Quartile rating: 6.5/10 · 1 rating
For years, old wood carver Mr. Meacham has delighted local children with his tales of the fierce dragon that resides deep in the woods of the Pacific Northwest. To his daughter, Grace, who works as a forest ranger, these stories are little more than tall tales... until she meets Pete, a mysterious 10-year-old with no family and no home who claims to live in the woods with a giant, green dragon named Elliott. And from Pete's descriptions, Elliott seems remarkably similar to the dragon from Mr. Meacham's stories. With the help of Natalie, an 11-year-old girl whose father Jack owns the local lumber mill, Grace sets out to determine where Pete came from, where he belongs, and the truth about this dragon.

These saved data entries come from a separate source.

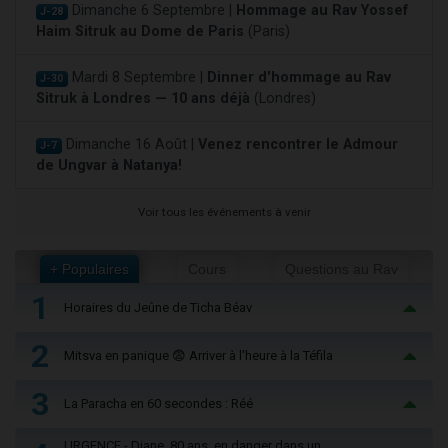
Dimanche 6 Septembre |
Hommage au Rav Yossef
J-28
Haim Sitruk au Dome de Paris
(Paris)
Mardi 8 Septembre |
Dinner d'hommage au Rav
J-30
Sitruk à Londres — 10 ans déjà
(Londres)
Dimanche 16 Août |
Venez rencontrer le Admour
J-7
de Ungvar à Natanya!
Voir tous les événements à venir
+ Populaires
Cours
Questions au Rav
1
Horaires du Jeûne de Ticha Béav
2
Mitsva en panique 😨 Arriver à l'heure à la Téfila
3
La Paracha en 60 secondes : Réé
URGENCE - Diane, 80 ans, en danger dans un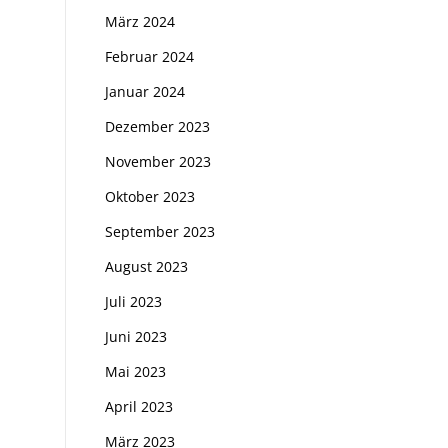
März 2024
Februar 2024
Januar 2024
Dezember 2023
November 2023
Oktober 2023
September 2023
August 2023
Juli 2023
Juni 2023
Mai 2023
April 2023
März 2023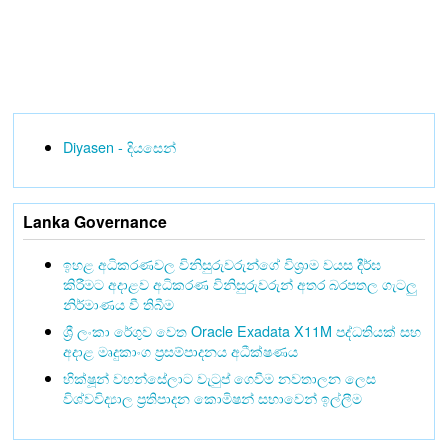
Diyasen - දියසෙන්
Lanka Governance
ඉහළ අධිකරණවල විනිසුරුවරුන්ගේ විශ්‍රාම වයස දීර්ඝ
කිරීමට අදාළව අධිකරණ විනිසුරුවරුන් අතර බරපතල ගැටලු
නිර්මාණය වී තිබීම
ශ්‍රී ලංකා රේගුව වෙත Oracle Exadata X11M පද්ධතියක් සහ
අදාළ මෘදුකාංග ප්‍රසම්පාදනය අධීක්ෂණය
භික්ෂූන් වහන්සේලාට වැටුප් ගෙවීම නවතාලන ලෙස
විශ්වවිද්‍යාල ප්‍රතිපාදන කොමිෂන් සභාවෙන් ඉල්ලීම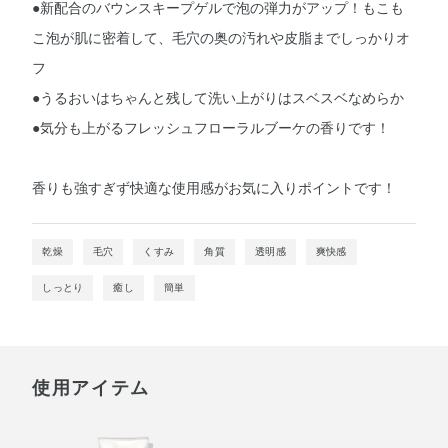
​●新配合のバウンスキープゲルで泡の弾力がアップ！もこも
こ泡が肌に密着して、毛穴の奥の汚れや皮脂までしっかりオ
フ
●うるおいはちゃんと残して洗い上がりはスベスベなめらか
●気分も上がるフレッシュフローラルブーケの香りです！
香りも強すぎず快適な使用感がお気に入りポイントです！
乾燥
毛穴
くすみ
角質
透明感
爽快感
しっとり
癒し
簡単
使用アイテム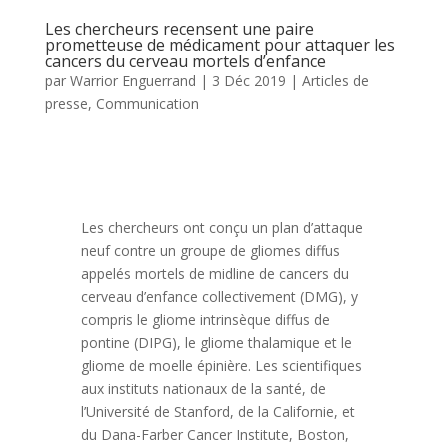
Les chercheurs recensent une paire
prometteuse de médicament pour attaquer les
cancers du cerveau mortels d’enfance
par
Warrior Enguerrand
|
3 Déc 2019
|
Articles de
presse
,
Communication
Les chercheurs ont conçu un plan d’attaque
neuf contre un groupe de gliomes diffus
appelés mortels de midline de cancers du
cerveau d’enfance collectivement (DMG), y
compris le gliome intrinsèque diffus de
pontine (DIPG), le gliome thalamique et le
gliome de moelle épinière. Les scientifiques
aux instituts nationaux de la santé, de
l’Université de Stanford, de la Californie, et
du Dana-Farber Cancer Institute, Boston,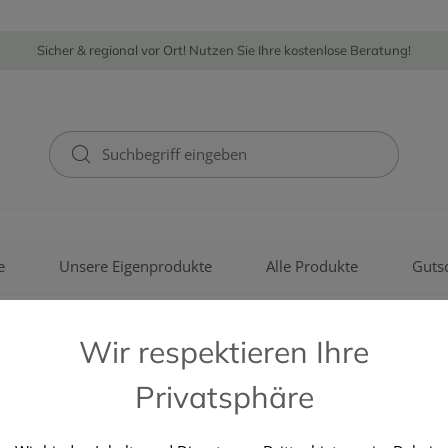
Sicher & regional vor Ort! Nutzen Sie Ihre kostenlose Beratung!
e
Unsere Eigenprodukte
Alle Produkte
Guts
Wir respektieren Ihre
Privatsphäre
PHARMAG LACHMAIR GMBH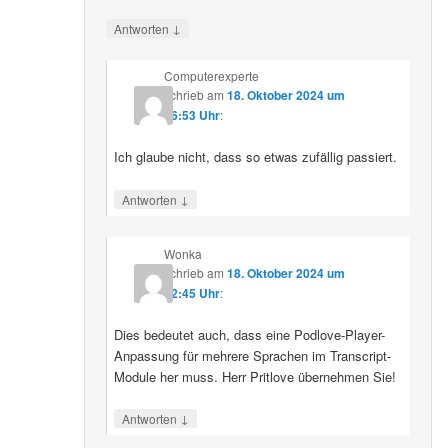
↓
Antworten
Computerexperte
schrieb
am
18. Oktober 2024 um
06:53 Uhr
:
Ich glaube nicht, dass so etwas zufällig passiert.
↓
Antworten
Wonka
schrieb
am
18. Oktober 2024 um
12:45 Uhr
:
Dies bedeutet auch, dass eine Podlove-Player-
Anpassung für mehrere Sprachen im Transcript-
Module her muss. Herr Pritlove übernehmen Sie!
↓
Antworten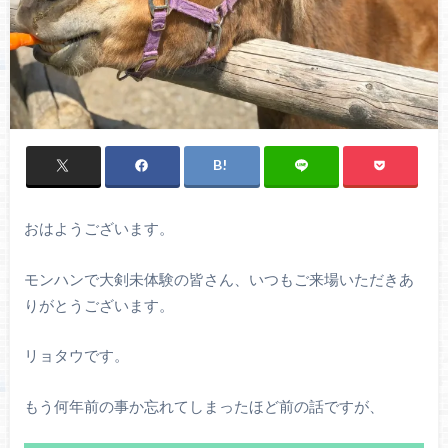
おはようございます。
モンハンで大剣未体験の皆さん、いつもご来場いただきあ
りがとうございます。
リョタウです。
もう何年前の事か忘れてしまったほど前の話ですが、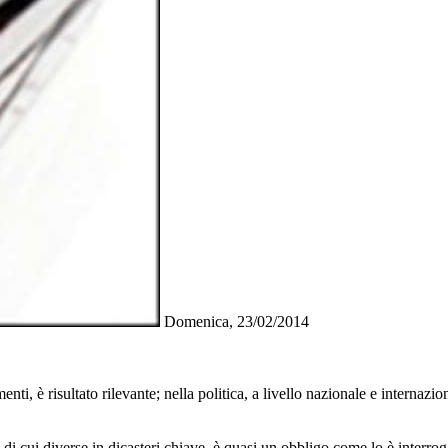
Domenica, 23/02/2014
, è risultato rilevante; nella politica, a livello nazionale e internazion
i cui diverse in dicasteri chiave, è quasi un obbligo come lo è interro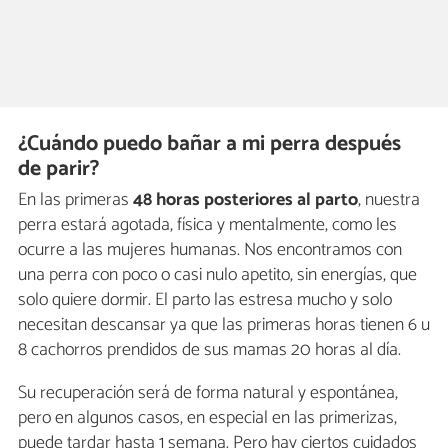
¿Cuándo puedo bañar a mi perra después
de parir?
En las primeras
48 horas posteriores al parto
, nuestra
perra estará agotada, física y mentalmente, como les
ocurre a las mujeres humanas. Nos encontramos con
una perra con poco o casi nulo apetito, sin energías, que
solo quiere dormir. El parto las estresa mucho y solo
necesitan descansar ya que las primeras horas tienen 6 u
8 cachorros prendidos de sus mamas 20 horas al día.
Su recuperación será de forma natural y espontánea,
pero en algunos casos, en especial en las primerizas,
puede tardar hasta 1 semana. Pero hay ciertos cuidados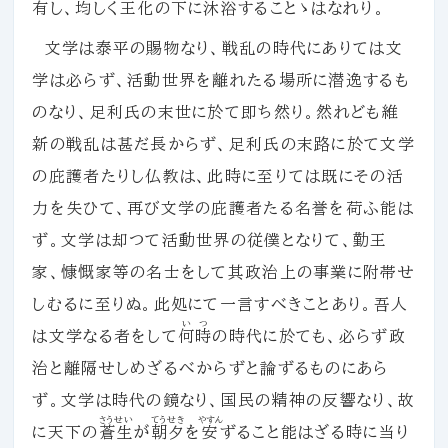
有し、均しく王化の下に沐浴することゝはなれり。
文学は泰平の賜物なり、戦乱の時代にありては文
学は必らず、活動世界を離れたる場所に潜逸するも
のなり、足利氏の末世に於て即ち然り。然れども維
新の戦乱は甚だ長からず、足利氏の末路に於て文学
の庇護者たりし仏教は、此時に至りては既にその活
力を失ひて、再び文学の庇護者たる名誉を荷ふ能は
ず。文学は却つて活動世界の従僕となりて、勤王
家、慷慨家等の名士をして其政治上の事業に附帯せ
しむるに至りぬ。此処にて一言すべきことあり。吾人
いつ
は文学なる者をして
何時
の時代に於ても、必らず政
治と離隔せしめざるべからずと論ずるものにあら
ず。文学は時代の鏡なり、国民の精神の反響なり、故
さうせい
てうせき
やすん
に天下の
蒼生
が
朝夕
を
安
ずること能はざる時に当り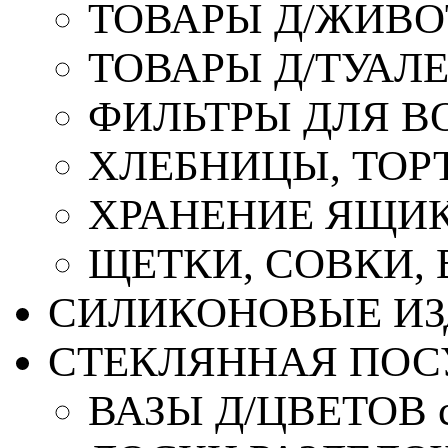
ТОВАРЫ Д/ЖИВ
ТОВАРЫ Д/ТУАЛ
ФИЛЬТРЫ ДЛЯ В
ХЛЕБНИЦЫ, ТОР
ХРАНЕНИЕ ЯЩИК
ЩЕТКИ, СОВКИ,
СИЛИКОНОВЫЕ ИЗ
СТЕКЛЯННАЯ ПОС
ВАЗЫ Д/ЦВЕТОВ с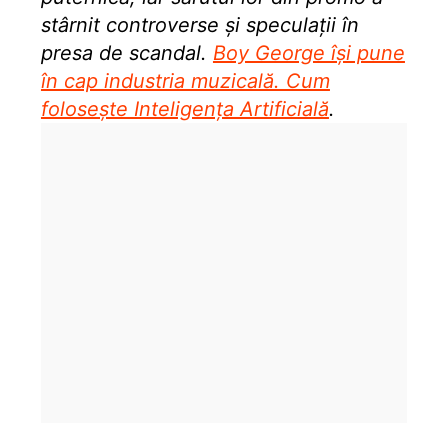
stârnit controverse și speculații în
presa de scandal.
Boy George își pune
în cap industria muzicală. Cum
folosește Inteligența Artificială
.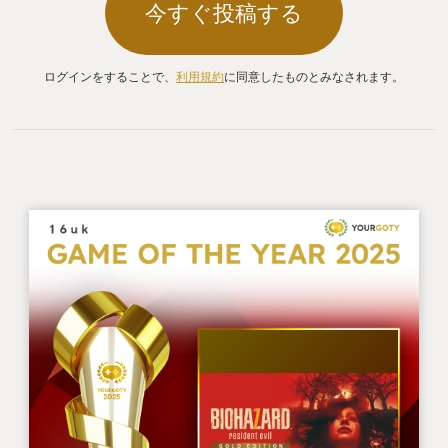
今すぐ投稿する
ログインをすることで、
利用規約
に同意したものとみなされます。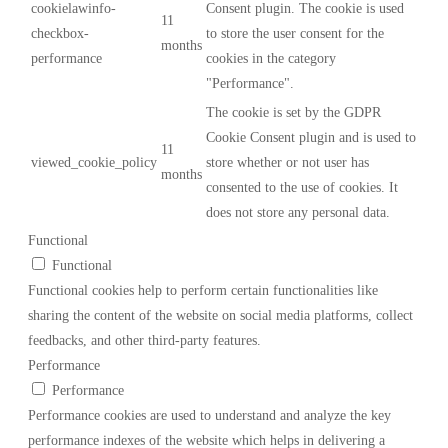
cookielawinfo-
Consent plugin. The cookie is used
11
checkbox-
to store the user consent for the
months
performance
cookies in the category
"Performance".
The cookie is set by the GDPR
Cookie Consent plugin and is used to
11
viewed_cookie_policy
store whether or not user has
months
consented to the use of cookies. It
does not store any personal data.
Functional
Functional
Functional cookies help to perform certain functionalities like
sharing the content of the website on social media platforms, collect
feedbacks, and other third-party features.
Performance
Performance
Performance cookies are used to understand and analyze the key
performance indexes of the website which helps in delivering a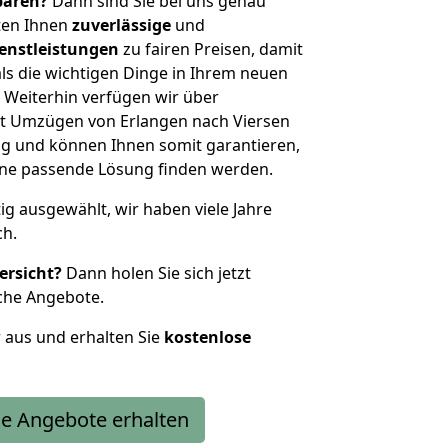
sparen?
Dann sind Sie bei uns genau
eten Ihnen
zuverlässige
und
enstleistungen
zu fairen Preisen, damit
als die wichtigen Dinge in Ihrem neuen
eiterhin verfügen wir über
t Umzügen von Erlangen nach Viersen
g und können Ihnen somit garantieren,
eine passende Lösung finden werden.
tig ausgewählt, wir haben viele Jahre
ch.
ersicht?
Dann holen Sie sich jetzt
che Angebote.
r aus und erhalten Sie
kostenlose
e Angebote erhalten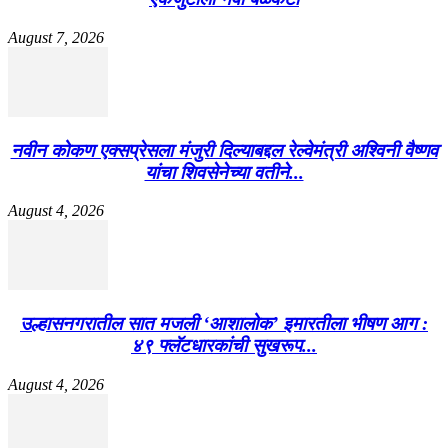
August 7, 2026
नवीन कोकण एक्सप्रेसला मंजुरी दिल्याबद्दल रेल्वेमंत्री अश्विनी वैष्णव
यांचा शिवसेनेच्या वतीने...
August 4, 2026
उल्हासनगरातील सात मजली ‘आशालोक’ इमारतीला भीषण आग :
४९ फ्लॅटधारकांची सुखरूप...
August 4, 2026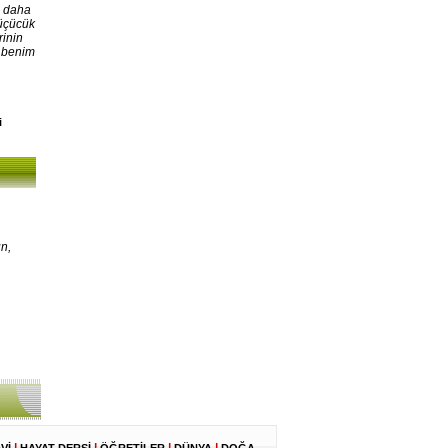
, daha
Küçücük
rinin
, benim
i
n,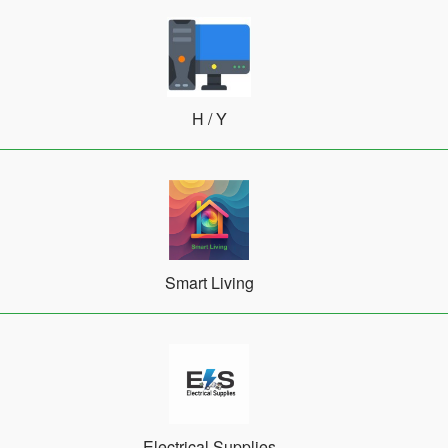
Η / Υ
Smart Living
Electrical Supplies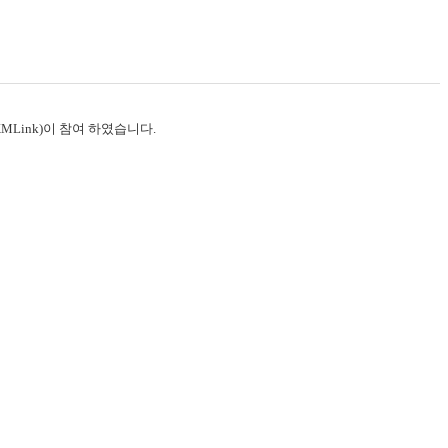
 (XMLink)이 참여 하였습니다.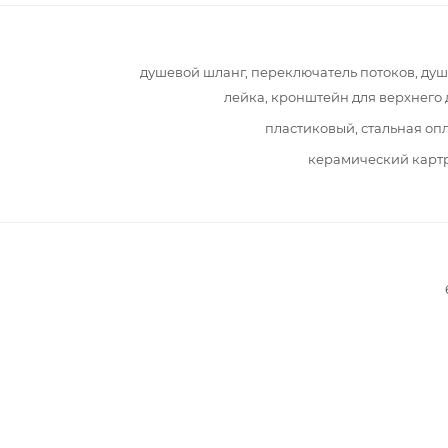
душевой шланг, переключатель потоков, ду
лейка, кронштейн для верхнего
пластиковый, стальная оп
керамический карт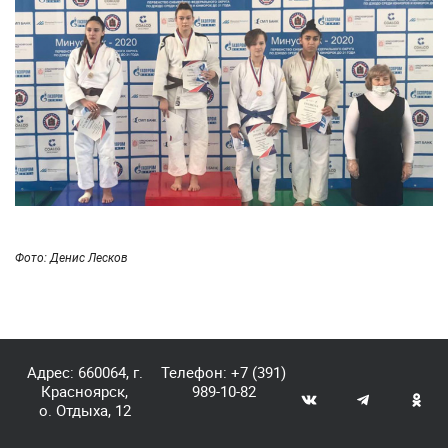
Фото: Денис Лесков
Адрес: 660064, г.
Телефон:
+7 (391)
Красноярск,
989-10-82
о. Отдыха, 12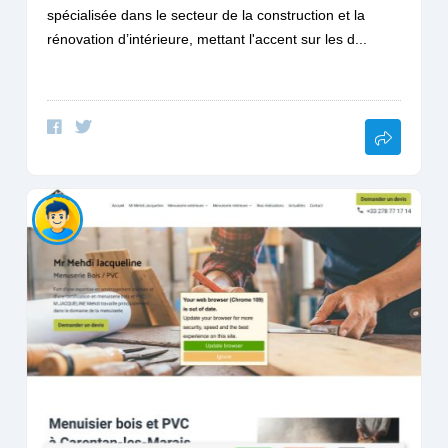
spécialisée dans le secteur de la construction et la
rénovation d’intérieure, mettant l'accent sur les d...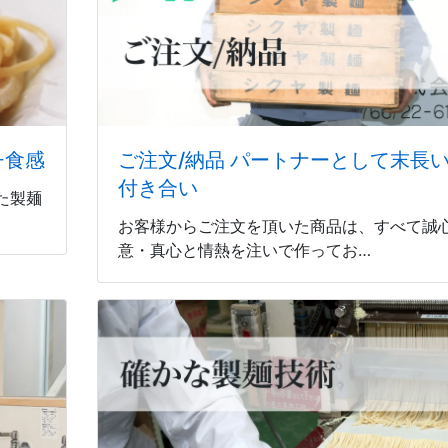
チ食感
ご注文/納品 パートナーとして末長
付き合い
た製麺
お客様からご注文を頂いた商品は、すべて誠
意・真心と情熱を注いで作ってお…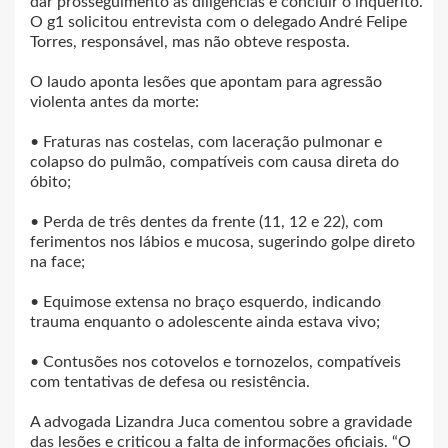
dar prosseguimento às diligências e concluir o inquérito.
O g1 solicitou entrevista com o delegado André Felipe
Torres, responsável, mas não obteve resposta.
O laudo aponta lesões que apontam para agressão
violenta antes da morte:
• Fraturas nas costelas, com laceração pulmonar e
colapso do pulmão, compatíveis com causa direta do
óbito;
• Perda de três dentes da frente (11, 12 e 22), com
ferimentos nos lábios e mucosa, sugerindo golpe direto
na face;
• Equimose extensa no braço esquerdo, indicando
trauma enquanto o adolescente ainda estava vivo;
• Contusões nos cotovelos e tornozelos, compatíveis
com tentativas de defesa ou resistência.
A advogada Lizandra Juca comentou sobre a gravidade
das lesões e criticou a falta de informações oficiais. “O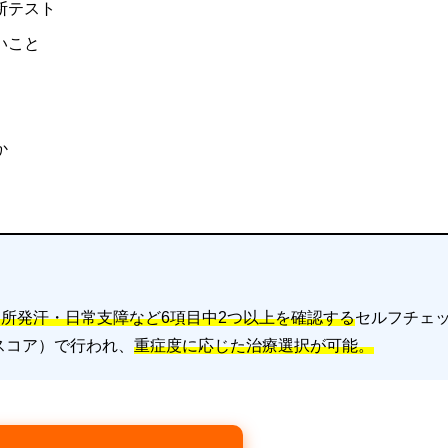
断テスト
いこと
か
局所発汗・日常支障など6項目中2つ以上を確認する
セルフチェ
スコア）で行われ、
重症度に応じた治療選択が可能。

Pete's Dragon (2016) is a warmhearted remake that improves on its 1977 source material by grounding the story in a more naturalistic, emotionally resonant Pacific Northwest setting. The plot is simple but functional — a feral child, a gentle dragon, a community learning to accept the unknown — and executed with genuine heart, though it follows a predictable arc with few surprises. Acting is solid across the board; Oakes Fegley is charming as Pete and Robert Redford lends quiet gravitas, while the ensemble is competent if unremarkable. Cinematography captures the lush Pacific Northwest forest beautifully, with Bojan Bazelli's work giving the film a soft, storybook quality that suits the tone. Novelty is limited — despite its gentle reimagining, the film remains a straightforward live-action family fantasy remake with little that distinguishes it beyond its aesthetic warmth; the beats are familiar and the villain conflict is thin. The ending resolves too neatly and rushes through its emotional payoffs, leaving Elliott's farewell feeling undercooked relative to the bond the film worked to establish.